As China’s economy experiences a slowdown, a significant drop in domestic steel demand has emerged. This has led Chinese producers to export surplus steel at low prices, impacting global markets. Emirates Steel Arkan (ESA) is actively engaging with the UAE government to explore potential measures to mitigate the effects of these inexpensive imports, particularly focusing on non-trade barriers linked to low carbon intensity, rather than traditional trade restrictions.
The situation has drawn international attention. For instance, US President Joe Biden called for a substantial increase in tariffs on imported Chinese steel and aluminum products, raising them to 22.5 percent in April. Similarly, Europe has implemented the Carbon Border Adjustment Mechanism, effectively taxing imports like iron and steel to align their carbon costs with domestic products.
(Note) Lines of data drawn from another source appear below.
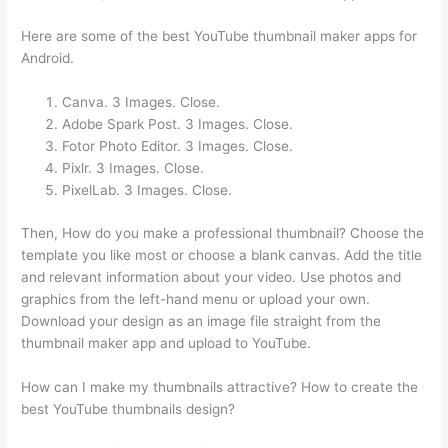
Here are some of the best YouTube thumbnail maker apps for
Android.
Canva. 3 Images. Close.
Adobe Spark Post. 3 Images. Close.
Fotor Photo Editor. 3 Images. Close.
Pixlr. 3 Images. Close.
PixelLab. 3 Images. Close.
Then, How do you make a professional thumbnail? Choose the
template you like most or choose a blank canvas. Add the title
and relevant information about your video. Use photos and
graphics from the left-hand menu or upload your own.
Download your design as an image file straight from the
thumbnail maker app and upload to YouTube.
How can I make my thumbnails attractive? How to create the
best YouTube thumbnails design?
Emirates Steel Arkan’s group CEO, Saeed Ghumran Al Remeithi, expressed concern over the flood of Chinese steel into global markets, including the UAE. He noted a 66 percent increase in Chinese materials entering the UAE market, contributing to a challenging period for the global steel sector. The company reported a 10 percent drop in revenues for the first half of 2024, amounting to AED4 billion ($1 billion), compared to AED4.4 billion in the same period in 2023.
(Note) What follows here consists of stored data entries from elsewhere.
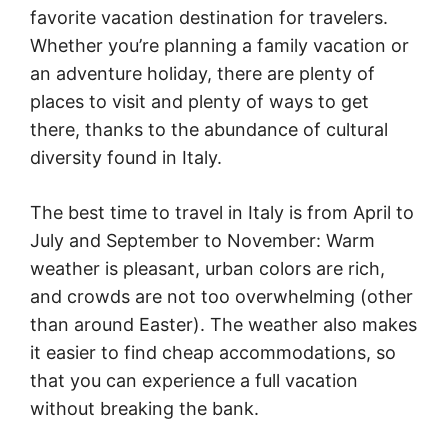
favorite vacation destination for travelers.
Whether you’re planning a family vacation or
an adventure holiday, there are plenty of
places to visit and plenty of ways to get
there, thanks to the abundance of cultural
diversity found in Italy.
The best time to travel in Italy is from April to
July and September to November: Warm
weather is pleasant, urban colors are rich,
and crowds are not too overwhelming (other
than around Easter). The weather also makes
it easier to find cheap accommodations, so
that you can experience a full vacation
without breaking the bank.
Despite these challenges, Al Remeithi highlighted the robust local market in the UAE, which has grown by 10 percent, driven by large-scale infrastructure projects. This growth has been a critical factor for ESA, with the UAE being the second-largest market for iron and steel in the GCC, accounting for approximately 25 percent of the total market. The country’s structural steel fabrication market is valued at nearly $2 billion, with projections to reach $2.6 billion by 2029.
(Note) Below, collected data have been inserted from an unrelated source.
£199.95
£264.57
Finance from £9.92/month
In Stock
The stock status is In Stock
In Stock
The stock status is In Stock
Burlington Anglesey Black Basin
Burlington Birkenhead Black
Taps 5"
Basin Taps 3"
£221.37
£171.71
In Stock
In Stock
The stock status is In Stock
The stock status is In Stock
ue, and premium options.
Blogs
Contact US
Al Remeithi remains optimistic about the UAE’s market, describing it as one of the strongest in terms of consumption. However, he acknowledges the need for strategic measures to address the influx of cheap Chinese steel, suggesting a reduction in China’s output and capacity as a potential solution. The situation underscores the complex dynamics of the global steel market and the need for careful navigation by industry leaders.